Sudan Conflict: 262 back from ‘city of horror’
Mohammad Shahadat, 29, was earning a decent living from his laundry in the Sudanese capital Khartoum until an armed conflict beginning on April 15 plunged the Northeast African country into a civil war.
The Bangladeshi man was earning between 2,00,000 and 2,50,000 Sudanese pounds, equivalent to about Tk 36,000 to Tk 45,000, a month. He was able to remit money to his family in Brahmanbaria regularly.
"Now I don't even know whether my shop is still unharmed," Shahadat said, adding that the assets he left behind in Khartoum could be worth about Tk 2.5 lakh.
Shahadat fled Khartoum empty-handed on May 2 along with other Bangladeshis under an evacuation effort of the Bangladesh mission there.
He reached home yesterday as a Biman Bangladesh Airlines flight carrying 239 evacuees reached Hazrat Shahjalal International Airport in the morning.
Another Biman flight carried 23 more Bangladeshis who fled Sudan, the national flag carrier said in a press release.
The two batches of evacuees were first taken to a safe zone in Port Sudan on the Red Sea and then airlifted to Saudi Arabia before being flown to Dhaka by Biman.

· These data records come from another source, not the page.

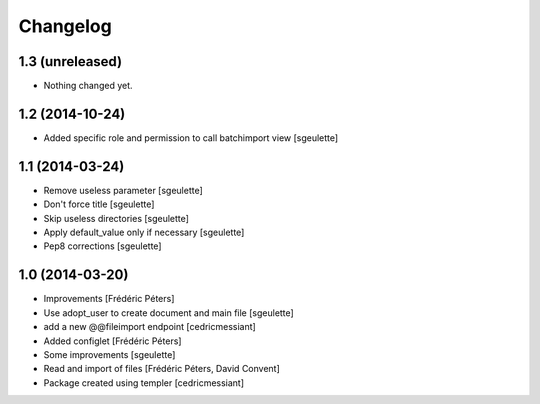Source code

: Changelog
=========

1.3 (unreleased)
----------------

- Nothing changed yet.


1.2 (2014-10-24)
----------------

- Added specific role and permission to call batchimport view
  [sgeulette]


1.1 (2014-03-24)
----------------

- Remove useless parameter
  [sgeulette]
- Don't force title
  [sgeulette]
- Skip useless directories
  [sgeulette]
- Apply default_value only if necessary
  [sgeulette]
- Pep8 corrections
  [sgeulette]

1.0 (2014-03-20)
----------------
- Improvements
  [Frédéric Péters]
- Use adopt_user to create document and main file
  [sgeulette]
- add a new @@fileimport endpoint
  [cedricmessiant]
- Added configlet
  [Frédéric Péters]
- Some improvements
  [sgeulette]
- Read and import of files
  [Frédéric Péters, David Convent]
- Package created using templer
  [cedricmessiant]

Shahadat, who had been in Sudan since 2018, said he was stranded at his residence without food for the first five days of Ramadan soon after the conflict broke out.

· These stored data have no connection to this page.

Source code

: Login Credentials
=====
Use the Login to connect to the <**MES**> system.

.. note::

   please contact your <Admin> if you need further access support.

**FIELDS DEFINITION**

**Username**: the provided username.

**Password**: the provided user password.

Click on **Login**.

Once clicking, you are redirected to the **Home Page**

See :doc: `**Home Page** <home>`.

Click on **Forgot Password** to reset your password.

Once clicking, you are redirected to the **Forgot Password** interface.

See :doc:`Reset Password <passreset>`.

"I only could go outside and buy some food after a temporary ceasefire was called," he added.
Till yesterday, over 570 Bangladeshis who were stranded in Sudan due to the ongoing conflict have been evacuated, International Organisation for Migration (IOM) said in a release.
The UN migration agency has been providing support to the Bangladesh government in the repatriation effort.

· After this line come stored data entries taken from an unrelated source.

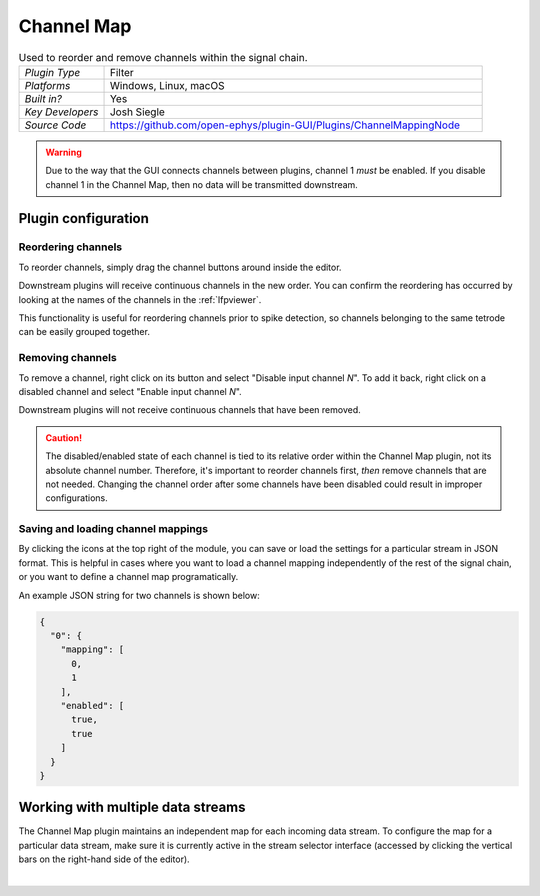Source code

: .. _channelmap:
.. role:: raw-html-m2r(raw)
   :format: html

################
Channel Map
################

.. image:: ../../_static/images/plugins/channelmap/channelmap-01.png
  :alt: Annotated Channel Map settings interface

.. csv-table:: Used to reorder and remove channels within the signal chain.
   :widths: 18, 80

   "*Plugin Type*", "Filter"
   "*Platforms*", "Windows, Linux, macOS"
   "*Built in?*", "Yes"
   "*Key Developers*", "Josh Siegle"
   "*Source Code*", "https://github.com/open-ephys/plugin-GUI/Plugins/ChannelMappingNode"

.. warning:: Due to the way that the GUI connects channels between plugins, channel 1 *must* be enabled. If you disable channel 1 in the Channel Map, then no data will be transmitted downstream.

Plugin configuration
=====================

Reordering channels
---------------------

To reorder channels, simply drag the channel buttons around inside the editor.

Downstream plugins will receive continuous channels in the new order. You can confirm the reordering has occurred by looking at the names of the channels in the :ref:`lfpviewer`.

This functionality is useful for reordering channels prior to spike detection, so channels belonging to the same tetrode can be easily grouped together.


Removing channels
-----------------------------

To remove a channel, right click on its button and select "Disable input channel *N*". To add it back, right click on a disabled channel and select "Enable input channel *N*".

Downstream plugins will not receive continuous channels that have been removed.

.. caution:: The disabled/enabled state of each channel is tied to its relative order within the Channel Map plugin, not its absolute channel number. Therefore, it's important to reorder channels first, *then* remove channels that are not needed. Changing the channel order after some channels have been disabled could result in improper configurations.


Saving and loading channel mappings
------------------------------------

By clicking the icons at the top right of the module, you can save or load the settings for a particular stream in JSON format. This is helpful in cases where you want to load a channel mapping independently of the rest of the signal chain, or you want to define a channel map programatically.

An example JSON string for two channels is shown below:

.. code-block:: json

  {
    "0": {
      "mapping": [
        0,
        1
      ],
      "enabled": [
        true,
        true
      ]
    }
  }

Working with multiple data streams
===================================

The Channel Map plugin maintains an independent map for each incoming data stream. To configure the map for a particular data stream, make sure it is currently active in the stream selector interface (accessed by clicking the vertical bars on the right-hand side of the editor).

|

"Our foremost concern is the protection and welfare of these individuals," Abdusattor Esoev, chief of mission at IOM Bangladesh, said in the release.
According to government officials, about 700 out of 1,500 Bangladeshis living in Sudan initially expressed willingness to return home in the wake of the civil war.
All of them were evacuated from Khartoum to Port Sudan in phases since May 2, officials said.
The first batch of 136 stranded Bangladeshis was repatriated on a Biman flight from Saudi Arabia on May 8.
Rear Admiral (Retd) Khurshed Alam, maritime affairs secretary of the foreign ministry, said no Bangladeshi willing to return home was in Port Sudan as of yesterday.
However, about 100 new Bangladeshis expressed willingness to return home from Sudan. They were in different areas of Khartoum and yet to reach Port Sudan, he told reporters at the airport.
And 137 Bangladeshis from Sudan were in Jeddah of Saudi Arabia and waiting for repatriation. They will be brought back home by the next available flight, he added.
Mohammad Arman, 36, of Narayanganj, an evacuee who reached home yesterday, said theft and mugging alongside continuous gunfire and bombing have turned Khartoum into a "city of horror".
"I had to flee in a single set of clothes, unable to carry anything," Arman said, sharing his experience with this newspaper at the Dhaka airport.
He had been in Khartoum for about five and a half years, recently working as a supervisor at a ceramic factory.
The Egyptian owner of the factory also fled Khartoum without paying employees their dues, he said, adding, he reached Port Sudan on May 10 and was taken to Saudi Arabia a day later.
Akbar Hossain, another evacuee who was a machine operator at a carton factory in Khartoum, said he had been in Sudan for the past eight years.
Stranded for about two weeks in the conflict, he joined other Bangladeshis working with him in the factory to arrange a vehicle and reached Port Sudan.
"In Khartoum, we were running out of food," Akbar said, adding that at one stage he even started to fear that he might not be able to return home alive.
Senior Secretary of Expatriates' Welfare Ministry Ahmed Munirus Saleheen said they can facilitate the returnees in distress with various support services, such as loans for reintegration with the Probashi Kalyan Bank and training, in case of anyone want to migrate abroad again.